ABSTRACT

In 1946, Australian government patrols ventured into the central highlands of New Guinea and were received by an excited group of primitive people. They were excited by the arrival of airplanes from the Australian government because they believed that a prophecy was being fulfilled: “The arrival of the Whites was a sign that the end of the world was at hand” and a new utopic world of material wealth, cargoes and endless happiness was waiting for them (Worsley 2009). So, the natives went ahead to kill pigs and other domestic animals, which were a mode of survival, a symbol of social status and a source of ritual practice, in the belief that after “three days of darkness ‘great pigs’ will appear from the sky” with all forms of cargoes, rations and food items for them (Worsley). They also piled up firewood for creating fire signals, wooden airplanes, signal stations, a runaway for the airplanes to arrive and wireless antennae of bamboo and rope. They believed that the ‘great pigs’ would enable them to change their black skins into white ones.

Such was the impact of the collision of the European civilization with Indigenous cultures, which developed a convincing knowledge system about the white man’s magical power.
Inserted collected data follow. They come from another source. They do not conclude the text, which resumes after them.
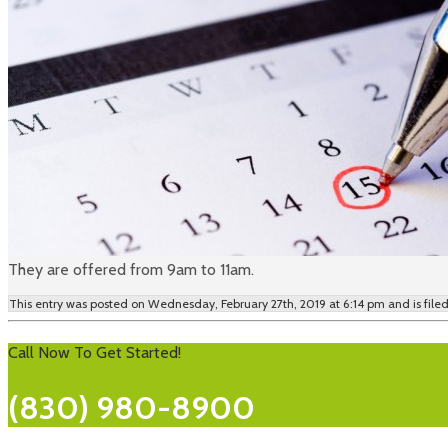
They are offered from 9am to 11am.
This entry was posted on Wednesday, February 27th, 2019 at 6:14 pm and is fil
Call Now To Get Started!
(830) 980-8900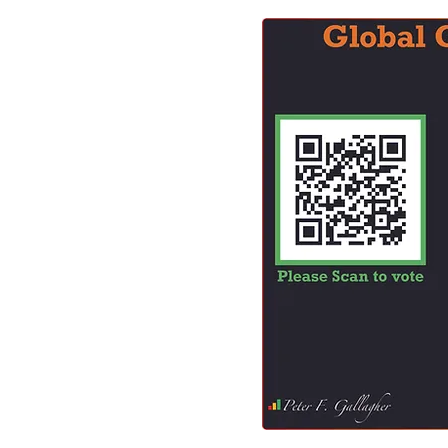
Business Strategy
Change Le
Change Management Adoption
Change Management Books
Change Management Fables
Change Management Glossary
Though the ‘great pigs’ never arrived, they continue to imitate the white man’s pattern of receiving cargoes from World War II airplanes. American physicist Richard P. Feynman, in a lecture at California Institute of Technology (Caltech) in 1974, argued that this practice is a cargo-cult science, because “they follow all the apparent precepts and forms of scientific investigation, but they’re missing something essential because the planes don’t land” (1974: 11). He warned the audience to refrain from such systemic and epistemic violence that is caused by mimicry of colonial/European civilizational objects and to be conscious about their respective Indigenous modes of knowledge production.